Entering the ICA this month is like encountering the tree house after major expansion work--lumber and steel, brackets and bolts, C-clamps and plywood. Elaborate scaffolding fills the central open stair, disorienting loyal ICA visitors, disrupting the neutral gallery order of white walls and modernist spaces. Gallery goers confront construction and change, but soon they recognize a new order imposed on the interior by artist Olafur Eliasson. Aligned on an axis perpendicular to the diagonal stairway, the scaffolding emerges from the bottom floor, lifting eyes to a plywood plane somewhere near the third floor ceiling. While the raw lumber and naked joints suggest a work in progress, their precision of placement and integrity of design reveal a finished product, as meticulously constructed as my father's slowly built backyard platform. Edges meet, angles match, forces and loads are balanced. Several extra steps extend the stairway, and an added handrail leads viewers through a rectangular void in the plywood, into a dark, attic-like space, formerly a traditional gallery.

Turning to face the main area, I realized the original polished floor is hidden four feet under the wooden plank platform. Then I saw the water. Still water, just inches deep, covers most of the new surface, filling a large expanse lined with black plastic. Previously unobtrusive white ceiling supports suddenly double; the I-beam trusses, now at eye-level, appear below in the water mirror. As eyes adjust to the altered environment, a subtle change in shadows announces the neonripple--nine concentric circles of light expanding rhythmically, reflecting from the ceiling's far corner, slowly drawing ripples on the water.

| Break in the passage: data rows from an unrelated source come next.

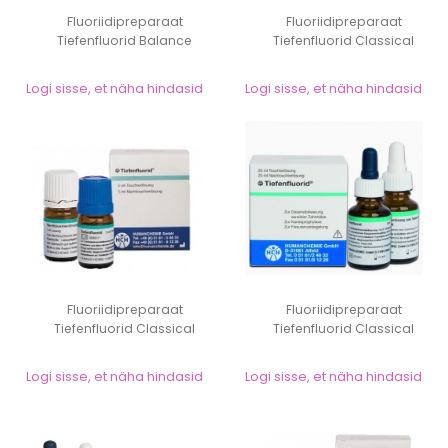
Fluoriidipreparaat
Fluoriidipreparaat
Tiefenfluorid Balance
Tiefenfluorid Classical
vedelik nr 2 (20ml)
20ml+20ml
Logi sisse, et näha hindasid
Logi sisse, et näha hindasid
Fluoriidipreparaat
Fluoriidipreparaat
Tiefenfluorid Classical
Tiefenfluorid Classical
5ml+5ml
vedelik nr 2 (20m...
Logi sisse, et näha hindasid
Logi sisse, et näha hindasid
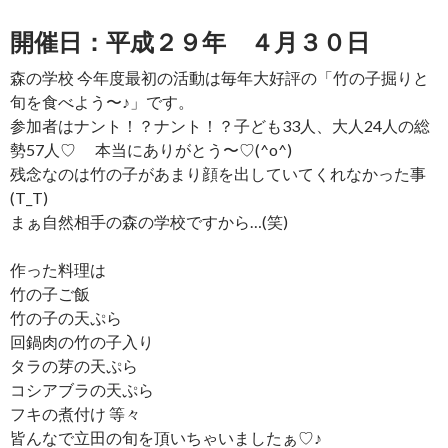
開催日：平成２９年 ４月３０日
森の学校 今年度最初の活動は毎年大好評の「竹の子掘りと
旬を食べよう〜♪」です。
参加者はナント！？ナント！？子ども33人、大人24人の総
勢57人♡ 本当にありがとう〜♡(^o^)
残念なのは竹の子があまり顔を出していてくれなかった事
(T_T)
まぁ自然相手の森の学校ですから…(笑)
作った料理は
竹の子ご飯
竹の子の天ぷら
回鍋肉の竹の子入り
タラの芽の天ぷら
コシアブラの天ぷら
フキの煮付け 等々
皆んなで立田の旬を頂いちゃいましたぁ♡♪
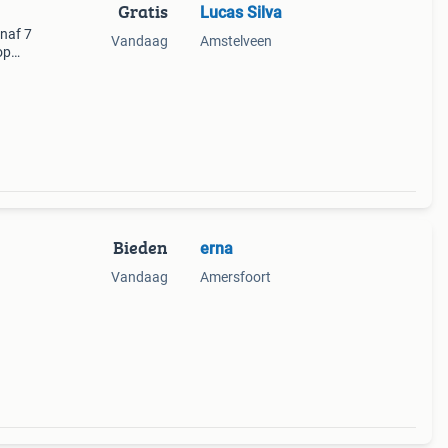
Gratis
Lucas Silva
anaf 7
Vandaag
Amstelveen
op
ndien
 adve
Bieden
erna
Vandaag
Amersfoort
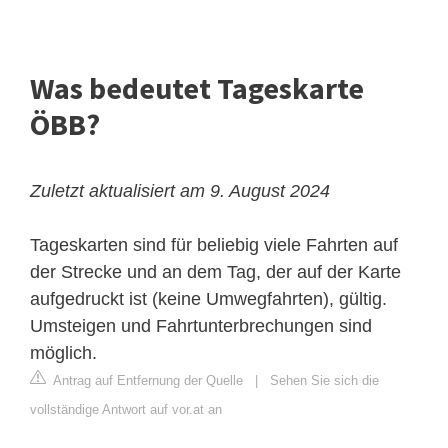
Was bedeutet Tageskarte
ÖBB?
Zuletzt aktualisiert am 9. August 2024
Tageskarten sind für beliebig viele Fahrten auf
der Strecke und an dem Tag, der auf der Karte
aufgedruckt ist (keine Umwegfahrten), gültig.
Umsteigen und Fahrtunterbrechungen sind
möglich.
Antrag auf Entfernung der Quelle
|
Sehen Sie sich die
vollständige Antwort auf vor.at an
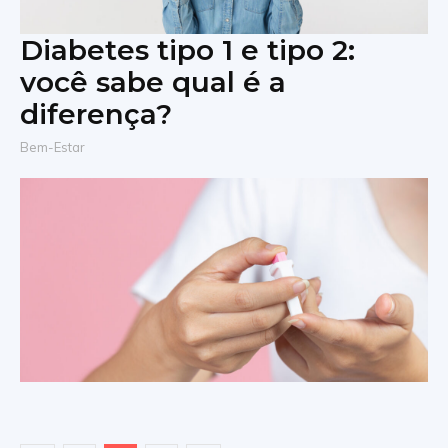
Diabetes tipo 1 e tipo 2:
você sabe qual é a
diferença?
Bem-Estar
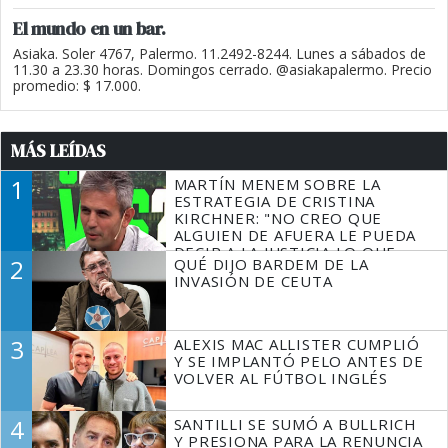
El mundo en un bar.
Asiaka. Soler 4767, Palermo. 11.2492-8244. Lunes a sábados de
11.30 a 23.30 horas. Domingos cerrado. @asiakapalermo. Precio
promedio: $ 17.000.
MÁS LEÍDAS
1
MARTÍN MENEM SOBRE LA
ESTRATEGIA DE CRISTINA
KIRCHNER: "NO CREO QUE
ALGUIEN DE AFUERA LE PUEDA
DECIR A LA JUSTICIA LO QUE
2
QUÉ DIJO BARDEM DE LA
TIENE QUE HACER"
INVASIÓN DE CEUTA
3
ALEXIS MAC ALLISTER CUMPLIÓ
Y SE IMPLANTÓ PELO ANTES DE
VOLVER AL FÚTBOL INGLÉS
4
SANTILLI SE SUMÓ A BULLRICH
Y PRESIONA PARA LA RENUNCIA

Eliasson's vision hovers above the routine, the familiar, despite being constructed with pedestrian supplies and practical care. Neonripple's added steps encourage a distancing from reality, an escape similar to our tree house adventures. All my favorite contemporary installations--from the oil reflections of Richard Wilson's 20:50 to the fuzz figures of Tonico Lemos Auad's Antelope Carpet--engender a wonder and a responsiveness I associate with childhood. This feeling might be a postadolescent fabrication, even a cliché, but it's real now, whether or not it was real then. On April 1, Olafur Eliasson's exhibit, titled Your only real thing is time, will make way for the next ICA exhibit, and neonripple will only exist through photographs, videos, and essays left for future interpretation. In contemporary art and childhood play, these elevated structures are not permanent constructed escapes, but the creations leave lasting impressions, ripple through time.